Input for this task:

::::::

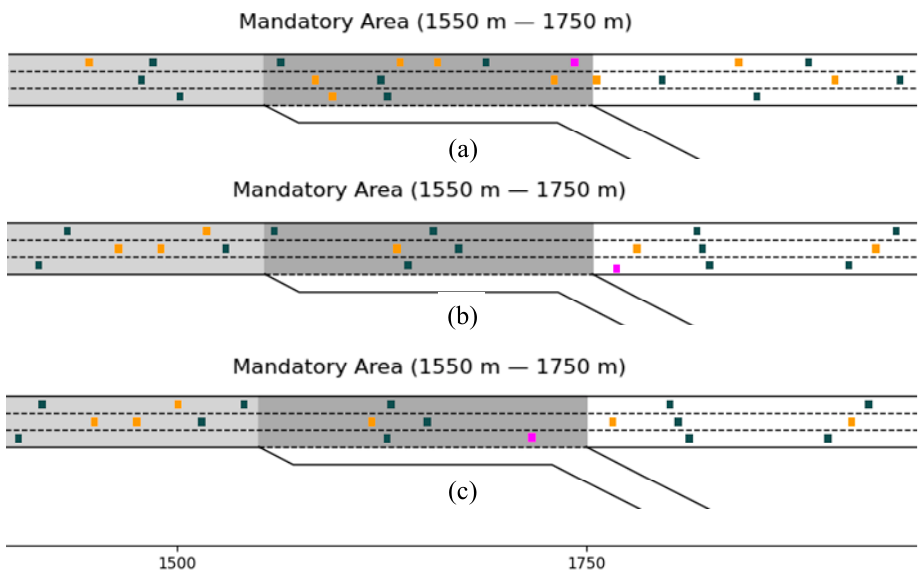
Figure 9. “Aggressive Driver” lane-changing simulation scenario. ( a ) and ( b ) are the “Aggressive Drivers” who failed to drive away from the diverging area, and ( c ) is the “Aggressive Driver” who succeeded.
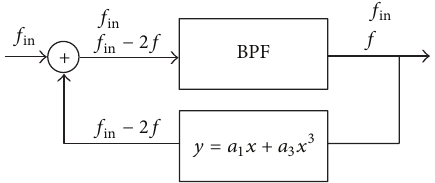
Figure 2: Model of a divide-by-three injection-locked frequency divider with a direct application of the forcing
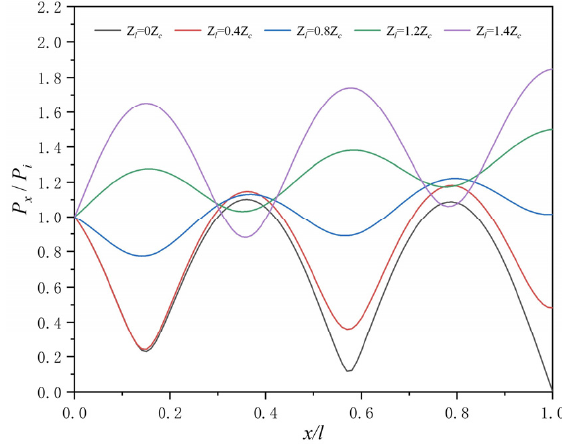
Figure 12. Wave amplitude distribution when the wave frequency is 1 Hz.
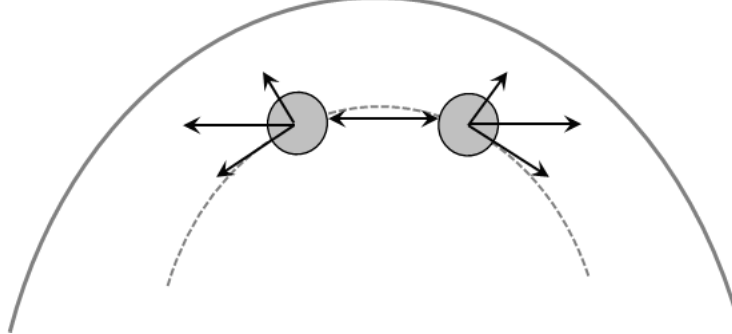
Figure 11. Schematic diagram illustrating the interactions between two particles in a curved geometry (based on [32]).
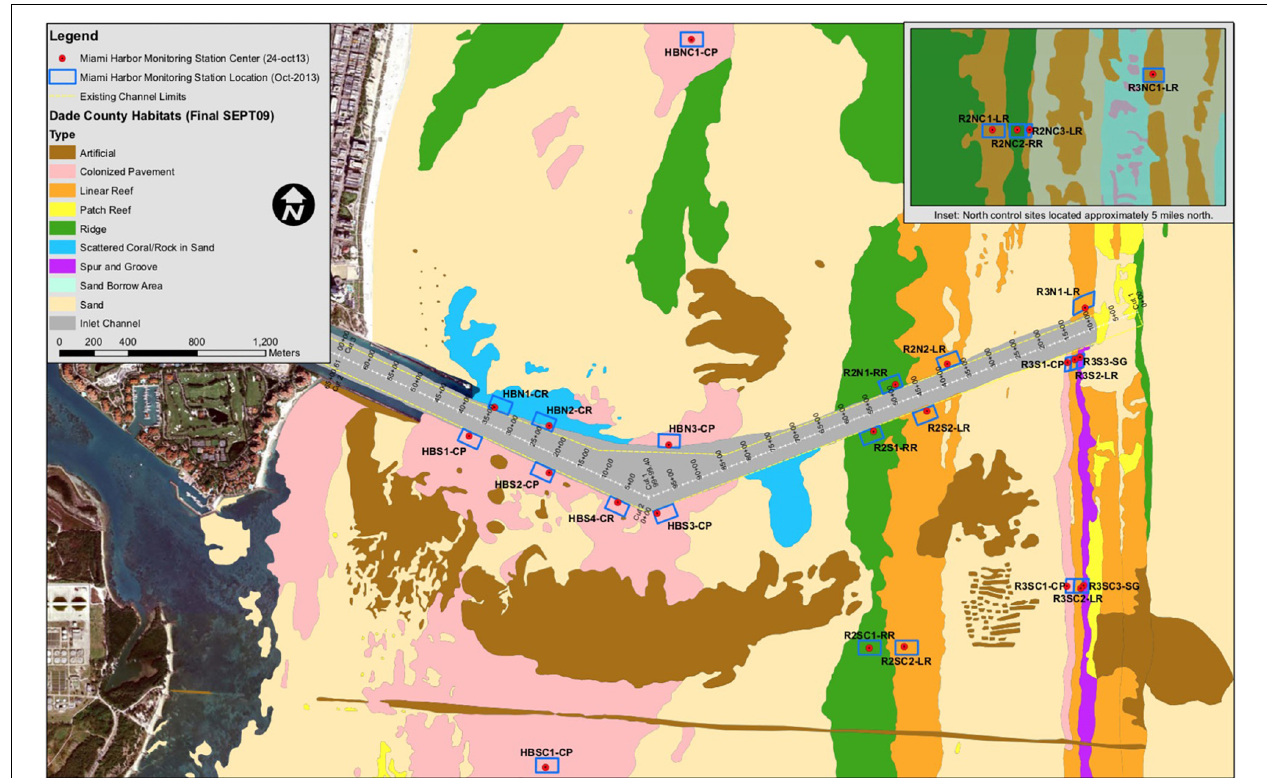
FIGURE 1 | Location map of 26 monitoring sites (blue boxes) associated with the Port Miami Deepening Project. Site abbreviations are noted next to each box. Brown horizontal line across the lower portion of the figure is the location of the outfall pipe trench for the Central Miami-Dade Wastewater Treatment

::::::

Exercise instructions: Pull each line that includes the word "frequency" out of the material above.

Response to this task:
Figure 2: Model of a divide-by-three injection-locked frequency divider with a direct application of the forcing
Figure 12. Wave amplitude distribution when the wave frequency is 1 Hz.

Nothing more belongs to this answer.